Artikel berjudul, “The effects of digital addiction on brain function & structure of children and adolescents: a scoping review” menyebutkan bahwa penggunaan gawai cerdas pintar secara berlebihan dapat menurunkan volume di bagian nukleus kaudatus dan otak kecil. Kedua bagian otak ini yang mengatur keterampilan kognitif dan aktivitas sensorimotor.
“Salah satu bagian otak yakni korteks cingulate posterior, yang kerjanya mengatur ingatan atau memori manusia akan mengalami gangguan akibat dari kecanduan digital,” tulis Keya Ding dalam artikelnya. Ia menjelaskan bahwa terganggunya bagian otak ini memicu perilaku kompulsif (bersifat mendorong) yang hampir sama dengan kecanduan alkohol ataupun kokain.
Itulah tanpa Anda sadari, ketika terlalu lama tenggelam dalam gawai cerdas dan sibuk menggulirkan layar dalam jangka panjang akan membuat Anda sering melupakan sesuatu yang penting, baik di dunia nyata maupun digital.
Bagian otak yang paling rentan terpengaruh akibat kecanduan digital yakni lobus prefrontal. Di mana, lobus prefrontal ini tugasnya mengontrol kemampuan kognitif manusia dan pemrosesan emosional.
Namun, apa sebenarnya kecanduan gawai cerdas ini dapat dikategorikan sebagai ‘kecanduan’? Kajian lain yang diterbitkan di Journal of Behavioral Addictions menjabarkan apakah perilaku kecanduan gawai cerdas memang dapat dikatakan ‘kecanduan’ ? Tanpa melupakan dampak nyata dari kecanduan, perilaku atensi berlebih pada gawai cerdas ternyata tidak bisa disebut sebagai ‘kecanduan’ berdasarkan kriterianya.

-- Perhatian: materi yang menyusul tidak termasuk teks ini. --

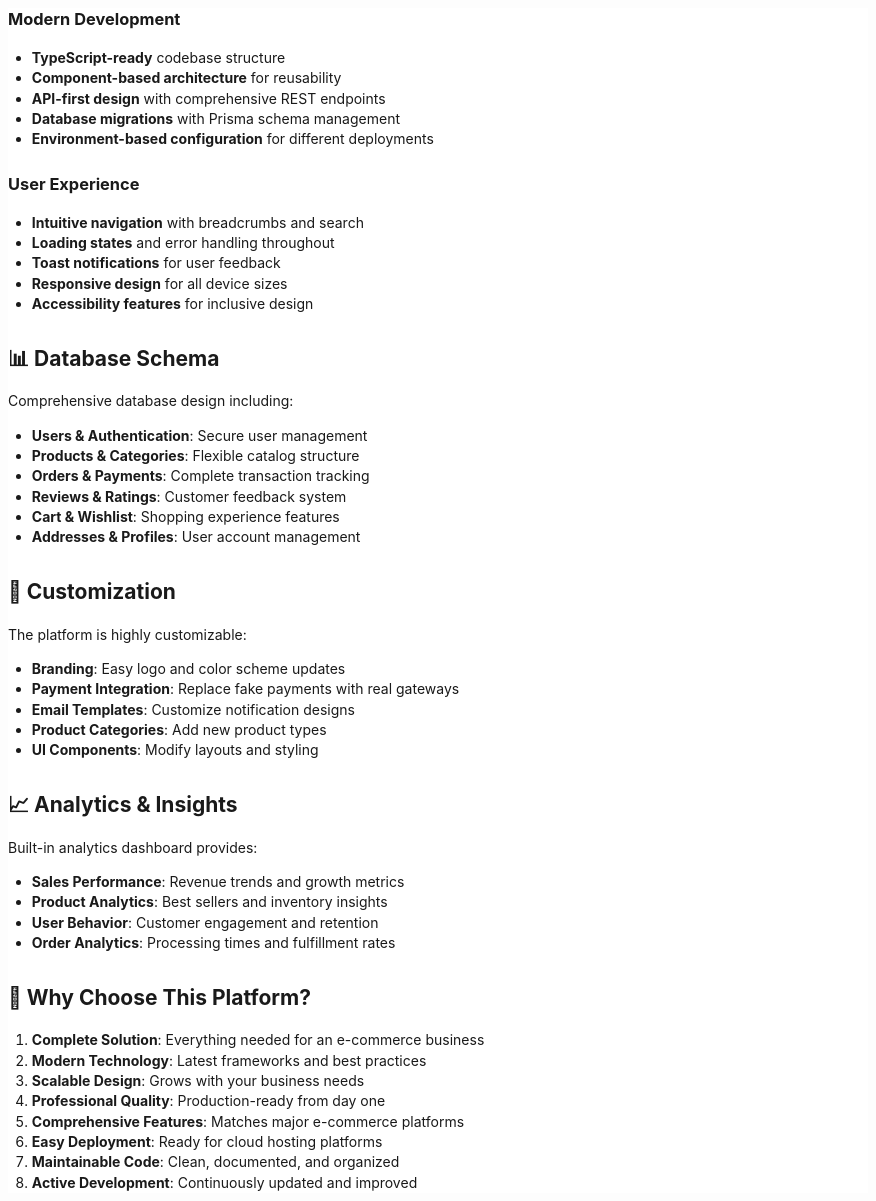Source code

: ### Modern Development
- **TypeScript-ready** codebase structure
- **Component-based architecture** for reusability
- **API-first design** with comprehensive REST endpoints
- **Database migrations** with Prisma schema management
- **Environment-based configuration** for different deployments

### User Experience
- **Intuitive navigation** with breadcrumbs and search
- **Loading states** and error handling throughout
- **Toast notifications** for user feedback
- **Responsive design** for all device sizes
- **Accessibility features** for inclusive design

## 📊 Database Schema

Comprehensive database design including:
- **Users & Authentication**: Secure user management
- **Products & Categories**: Flexible catalog structure
- **Orders & Payments**: Complete transaction tracking
- **Reviews & Ratings**: Customer feedback system
- **Cart & Wishlist**: Shopping experience features
- **Addresses & Profiles**: User account management

## 🔧 Customization

The platform is highly customizable:
- **Branding**: Easy logo and color scheme updates
- **Payment Integration**: Replace fake payments with real gateways
- **Email Templates**: Customize notification designs
- **Product Categories**: Add new product types
- **UI Components**: Modify layouts and styling

## 📈 Analytics & Insights

Built-in analytics dashboard provides:
- **Sales Performance**: Revenue trends and growth metrics
- **Product Analytics**: Best sellers and inventory insights
- **User Behavior**: Customer engagement and retention
- **Order Analytics**: Processing times and fulfillment rates

## 🌟 Why Choose This Platform?

1. **Complete Solution**: Everything needed for an e-commerce business
2. **Modern Technology**: Latest frameworks and best practices
3. **Scalable Design**: Grows with your business needs
4. **Professional Quality**: Production-ready from day one
5. **Comprehensive Features**: Matches major e-commerce platforms
6. **Easy Deployment**: Ready for cloud hosting platforms
7. **Maintainable Code**: Clean, documented, and organized
8. **Active Development**: Continuously updated and improved
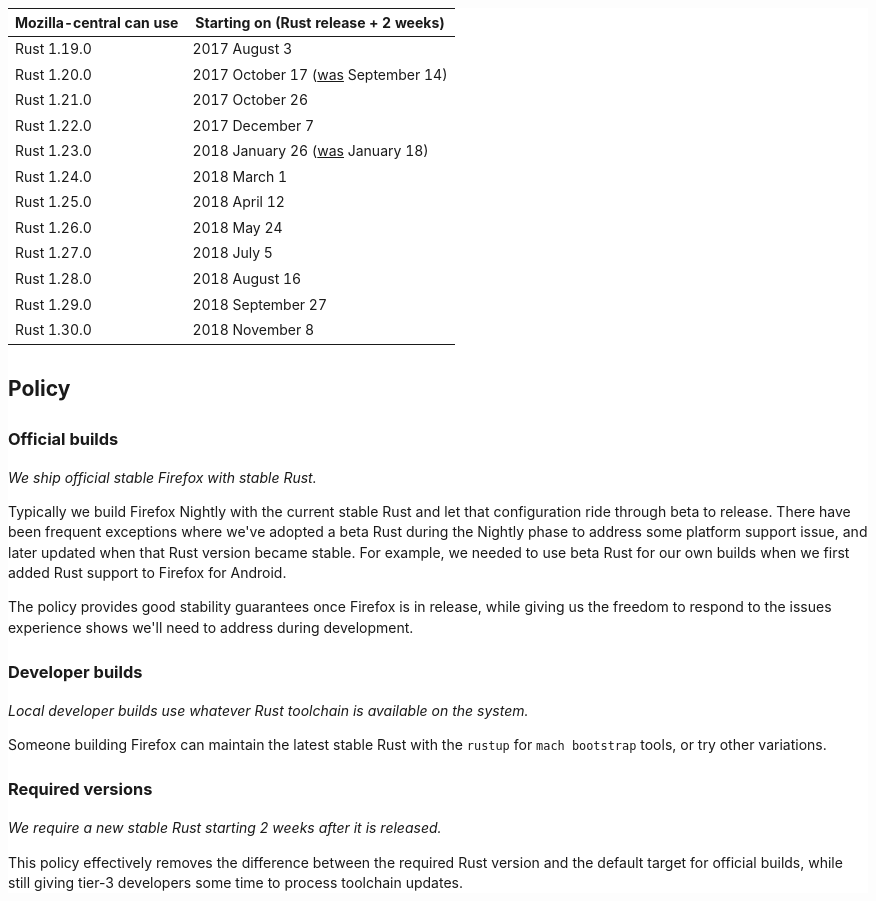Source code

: | Mozilla-central can use | Starting on (Rust release + 2 weeks) |
|-------------------------|--------------------------------------|
| Rust 1.19.0 | 2017 August 3
| Rust 1.20.0 | 2017 October 17 ([was](https://bugzilla.mozilla.org/show_bug.cgi?id=1396884) September 14)
| Rust 1.21.0 | 2017 October 26
| Rust 1.22.0 | 2017 December 7
| Rust 1.23.0 | 2018 January 26 ([was](https://bugzilla.mozilla.org/show_bug.cgi?id=1418081#c8) January 18)
| Rust 1.24.0 | 2018 March 1
| Rust 1.25.0 | 2018 April 12
| Rust 1.26.0 | 2018 May 24
| Rust 1.27.0 | 2018 July 5
| Rust 1.28.0 | 2018 August 16
| Rust 1.29.0 | 2018 September 27
| Rust 1.30.0 | 2018 November 8

## Policy

### Official builds

_We ship official stable Firefox with stable Rust._

Typically we build Firefox Nightly with the current stable Rust and let that
configuration ride through beta to release. There have been frequent exceptions
where we've adopted a beta Rust during the Nightly phase to address some
platform support issue, and later updated when that Rust version became stable.
For example, we needed to use beta Rust for our own builds when we first added
Rust support to Firefox for Android.

The policy provides good stability guarantees once Firefox is in release, while
giving us the freedom to respond to the issues experience shows we'll need to
address during development.

###  Developer builds

_Local developer builds use whatever Rust toolchain is available on the
system._

Someone building Firefox can maintain the latest stable Rust with the `rustup`
for `mach bootstrap` tools, or try other variations.

### Required versions

_We require a new stable Rust starting 2 weeks after it is released._

This policy effectively removes the difference between the required Rust
version and the default target for official builds, while still giving tier-3
developers some time to process toolchain updates.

Kajian bertajuk, “Is Smartphone Addiction really an Addiction?” oleh Tayana Povana dan Xavier Carbonell menyebutkan bahwa definisi kecanduan memiliki beragam kriteria pengukurannya. “Bagi sebagian besar pengguna gawai cerdas, setelah jangka waktu tertentu, menjadikan gawai cerdas sebagai bagian penting dari kehidupan sehari-hari, sehingga ketika gawai cerdas tidak berada di tangannya akan membuat tidak nyaman atau membuat stress,” tulis Tayana. Dia menambahkan bahwa perilaku atau reaksi stress ini merupakan hal normal, karena biasanya gawai cerdas berisi informasi pribadi yang bersifat sensitif atau privasi. Sehingga pemicu utama munculnya perilaku stress ini karena takutnya gawai cerdas mereka akan dibuka, dibaca, hingga dicuri oleh orang lain.
Faktanya, kecanduan gawai cerdas tidak menyebabkan masalah klinis, namun memang akan berdampak pada fungsi kognitif di dalam otak. Seperti yang diketahui, fungsi kognitif adalah kemampuan seseorang untuk menerima dan mengolah informasi di dalam otak. Ibaratnya adalah kemampuan otak yang paling dasar. Coba bayangkan, kemampuan dasar manusia terganggu, kira-kira apa yang akan terjadi?
Kemampuan kognitif itu adalah bagaimana otak akan bekerja ketika menerima ‘sesuatu’. Ketika mata melihat, maka otak akan mulai memproses benda apa itu? Dalam hal ini disebut sebagai persepsi. Lalu, otak akan mulai mengingat pernahkah Anda melihat benda itu atau bahkan pernah menyentuhnya. Setelah mengolah informasi di dalam otak, barulah Anda akan mengucapkan apa yang sudah tersimpan di dalam otak.
Sekali lagi, hal sesederhana itu bisa terganggu akibat sebuah gawai cerdas, yang sebenarnya diciptakan untuk membantu Anda. Namun, malah menjadi bumerang yang balik menyerang Anda ketika menggunakannya berlebihan.
Sepele ya? Tetapi bisa menjadi fatal apabila kehilangan kendali.